All in all, I think the voice commands (or Natural Voice as Cardo calls it) is a HUGE benefit over the Freecom 2x and the Spirit series. Over our 2000km trip I used voice commands all the time. I never once used the buttons on the unit, other than to turn the unit on/off and the scroll wheel to turn the volume up or down (which just is easier and faster than saying ‘hey Cardo volume up‘ 5 times). I think that tells you something about how well the voice commands work.
I would call the range ‘sufficient’. If you are in line of sight from each-other, without obstacles in between, the range is more than enough. I estimate around 800 meters / 0.5 mi. However if there are obstacles, even dense vegetation, the range decreases fast. When we were riding in the mountains, and Tom disappeared around a corner, it didn’t last long before the connection would drop. I’d say that with obstacles the range drops to about 200 to 300 meters / 650 to 1000 ft. Still enough to warn for oncoming traffic, a turtle crossing the road (yes… this happened), potholes, cows, goats and other dangers on the road, but you’ll have to stay close to one-another. I’m not sure if Mesh is any better at this. If you have a mesh intercom, please feel free to leave a comment.
In the city the range is also a bit shorter due to traffic and buildings when going around corners, but since you stay pretty close to one another in these scenarios anyway this was not a problem for us. In fact… in the city and busy traffic the intercom turned out to be a very useful thing. Especially if only one of you has navigation and/or knows the way.
Auto-reconnecting does work, but to my taste the reconnection-attempt interval is a bit too long. Tom typically rides a bit faster than me, so whenever he got away from me I could hear my Cardo say “Rider A unavailable“. This was followed by the occasional beep every 15 seconds or so, indicating that the Cardo was trying to reconnect. Then I would see Tom again, and he’d be closer than 800 meters / 0.5 mi. More like 300 meters / 1000 ft or sometimes even 200 meters / 650 ft, and only at that point would the intercoms reconnect. I’m not sure how it works, but seems to me the Cardo tries to reconnect every X seconds. Perhaps that X should be a bit lower.
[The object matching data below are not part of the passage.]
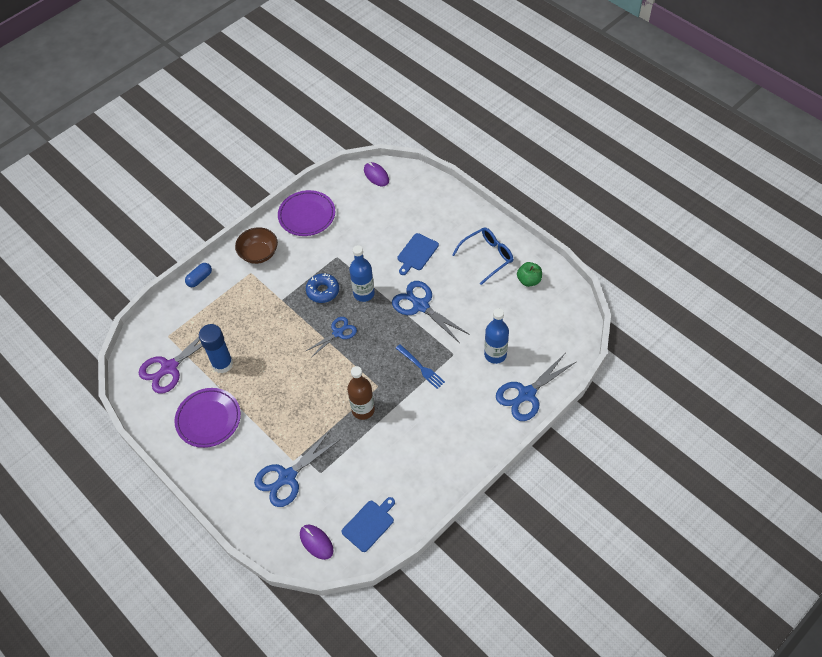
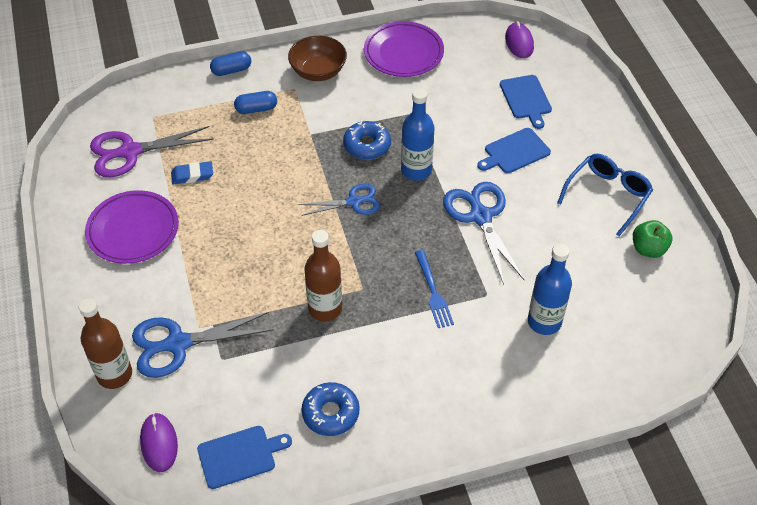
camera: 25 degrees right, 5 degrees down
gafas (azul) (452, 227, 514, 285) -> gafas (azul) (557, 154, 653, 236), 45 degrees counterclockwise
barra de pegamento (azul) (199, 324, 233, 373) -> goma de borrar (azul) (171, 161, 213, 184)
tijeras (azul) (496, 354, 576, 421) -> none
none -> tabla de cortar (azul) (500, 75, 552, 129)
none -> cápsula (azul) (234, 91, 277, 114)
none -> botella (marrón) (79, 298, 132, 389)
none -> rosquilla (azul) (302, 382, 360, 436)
I’d say battery life is more than enough. Officially battery life is 13 hours. On our longest riding day (8 hours) my unit had 25% battery left. Of those 8 hours we were using the intercom for maybe 1 to 2 hours in total (we did not leave the intercom open all the time), and I listened to music for about 4 hours. Even if a full charge would not get you through a riding day, the unit charges really fast. According to the documentation a 20 min charge will give you an additional 2 hours. And if even that doesn’t get you through the day, you can charge the unit while using it. It simply requires a 5V connection (the port on the unit is a USB-C port).
If you are only interested in listening to music (and not the intercom functionality) then perhaps one of the lower models would suite you well enough (by far, the commands I used most were ‘hey Cardo call intercom‘ and ‘hey Cardo end intercom‘). Or, if you ride in bigger groups, then perhaps you are better off with a Mesh model. (Side note: Sena Mesh is not compatible with Cardo Mesh)
But, if you, like me and Tom, ride in small groups of up to 4 people and would like to use an intercom, then I would fully recommend the Cardo Freecom 4x . I have no regrets about this purchase. In fact, this was probably one of the best motorcycle related products I bought in a long time. It just works as advertised. And again, I would definitely recommend the 4x over the 2x or spirit models, simply because of the Voice Commands / Natural Voice.